Meskipun pendapat pertama lebih kuat (mu'tamad) secara tekstual, Imam As-Syarwani menganjurkan untuk mengikuti pendapat kedua (ulama mutaakhirin) dalam kondisi darurat seperti bencana alam.

Alasan penguatan pendapat ini adalah:

  1. Memberikan penghormatan dan doa (syafaat) kepada jenazah.

  2. Menghindari kesan meremehkan jenazah.

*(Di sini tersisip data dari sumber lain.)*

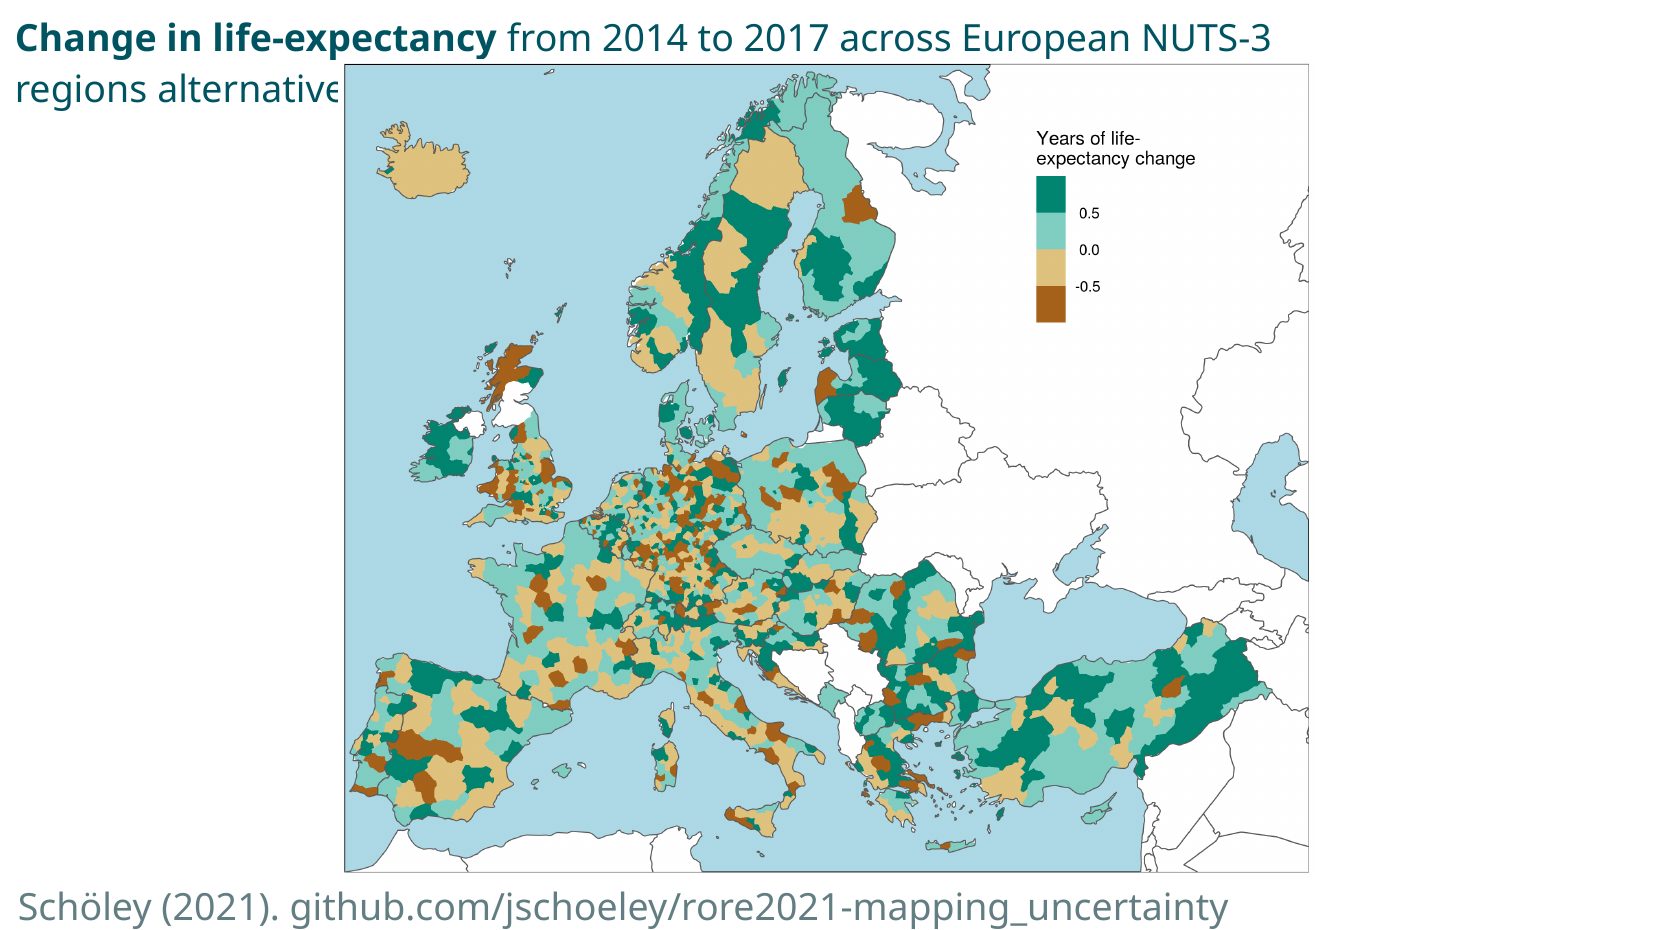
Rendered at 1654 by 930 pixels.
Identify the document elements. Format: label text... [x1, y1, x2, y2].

text_box Change in life-expectancy from 2014 to 2017 across European NUTS-3 regions alternative outcome [0, 4, 1381, 119]
text_box Schöley (2021). github.com/jschoeley/rore2021-mapping_uncertainty [3, 872, 1058, 930]
picture [338, 59, 1315, 877]
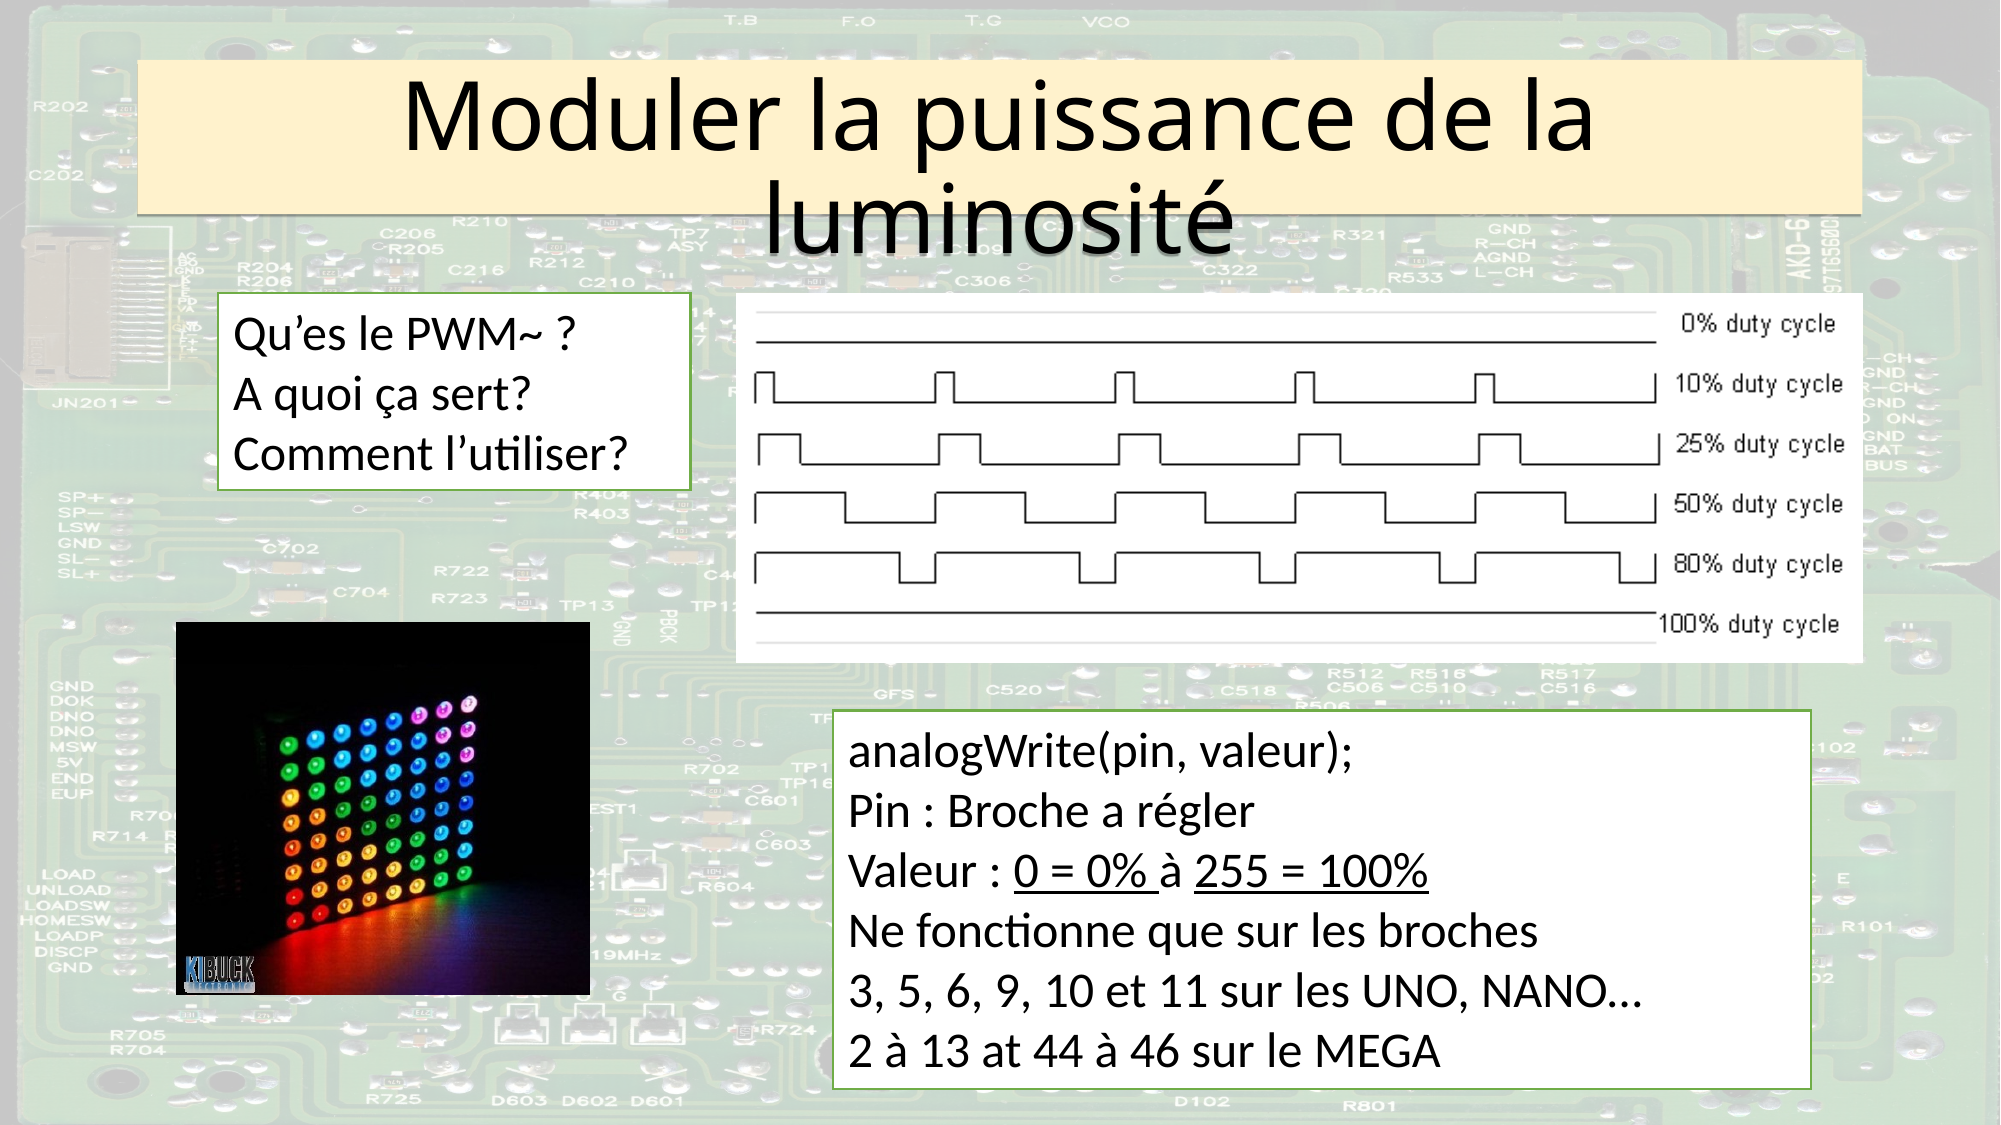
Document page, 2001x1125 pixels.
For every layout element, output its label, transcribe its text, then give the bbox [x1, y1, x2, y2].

text_box analogWrite(pin, valeur); Pin : Broche a régler Valeur : 0 = 0% à 255 = 100% Ne fonctionne que sur les broches 3, 5, 6, 9, 10 et 11 sur les UNO, NANO… 2 à 13 at 44 à 46 sur le MEGA [832, 710, 1812, 1090]
picture [176, 622, 590, 995]
text_box Moduler la puissance de la luminosité [137, 59, 1863, 215]
text_box Qu’es le PWM~ ? A quoi ça sert? Comment l’utiliser? [218, 293, 691, 491]
picture [736, 293, 1863, 663]
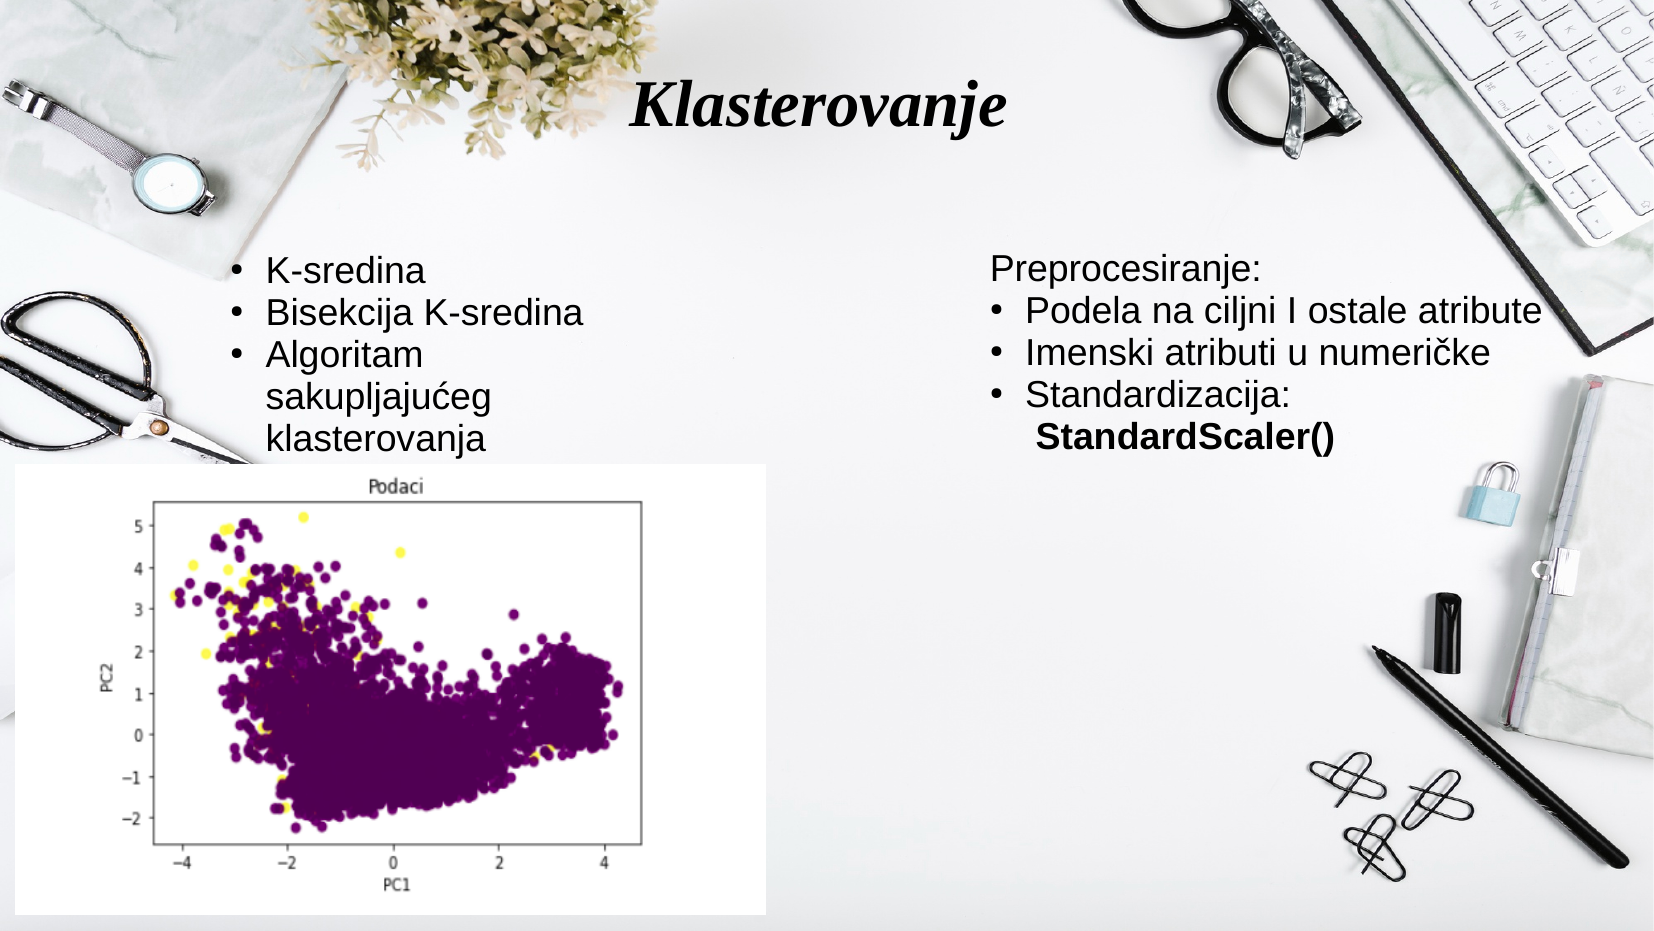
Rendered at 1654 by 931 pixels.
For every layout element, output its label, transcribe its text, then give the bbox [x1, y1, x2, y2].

text_box Klasterovanje [615, 60, 1306, 149]
text_box K-sredina Bisekcija K-sredina Algoritam sakupljajućeg klasterovanja [180, 242, 676, 467]
picture [0, 0, 1654, 931]
text_box Preprocesiranje: Podela na ciljni I ostale atribute Imenski atributi u numeričke Standardizacija: StandardScaler() [975, 240, 1561, 751]
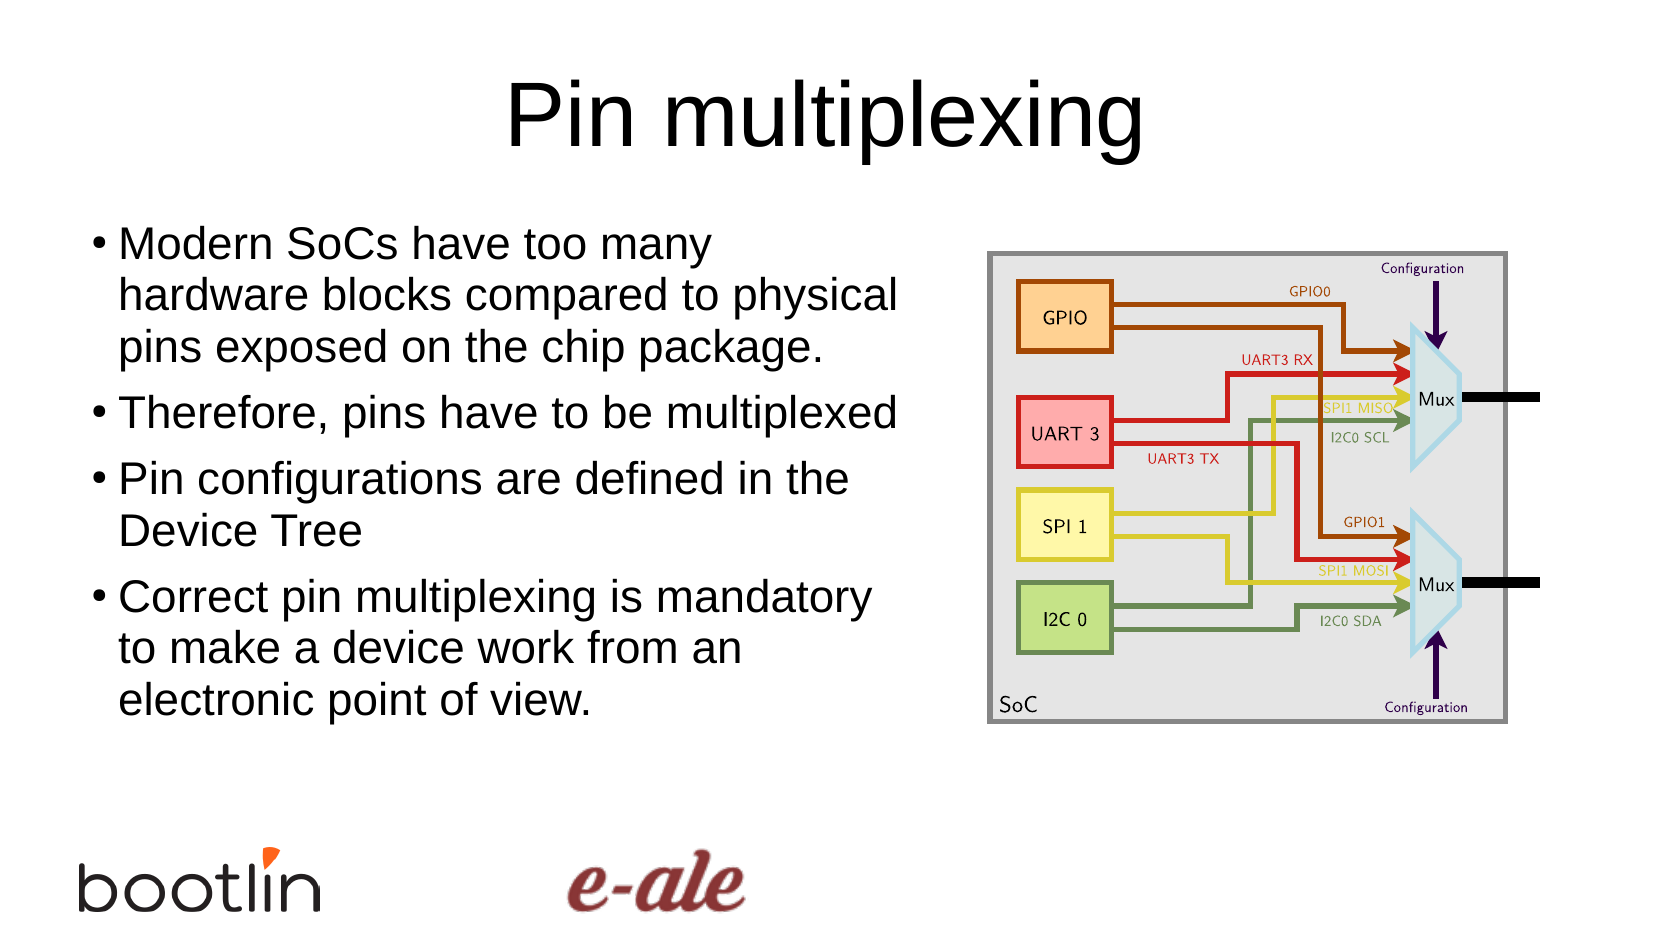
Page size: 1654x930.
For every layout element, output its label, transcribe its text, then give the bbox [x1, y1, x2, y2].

  3. Menjaga perasaan (jabrul khatir) keluarga korban yang sedang berduka.

Asy Syarwani menyatakan:

وَيَنْبَغِي تَقْلِيدُ ذَلِكَ الْجَمْعِ لَا سِيَّمَا فِي الْغَرِيقِ... تَحَرُّزًا عَنْ إزْرَاءِ الْمَيِّتِ وَجَبْرًا لِخَاطِرِ أَهْلِهِ

"Dan seyogyanya mengikuti pendapat sekelompok ulama (mutaakhirin) tersebut, terutama pada kasus orang tenggelam... untuk menghindari merendahkan mayit dan untuk menjaga perasaan keluarganya."

Ringkasan Pandangan

AspekPendapat MayoritasPendapat Mutaakhirin
HukumTidak SahBoleh/Sah
AlasanBelum dimandikan (syarat belum terpenuhi)Niat doa & syafaat tidak boleh gugur karena kendala fisik
TujuanKehati-hatian dalam syarat sah ibadahPenghormatan mayit & penghiburan keluarga

Melalui penjelasan ini, masyarakat yang ingin melaksanakan shalat ghaib bagi anggota keluarga yang hilang akibat bencana memiliki landasan fikih yang dapat dipertanggungjawabkan sebagai bentuk ikhtiar batin dan doa terbaik bagi almarhum/almarhumah.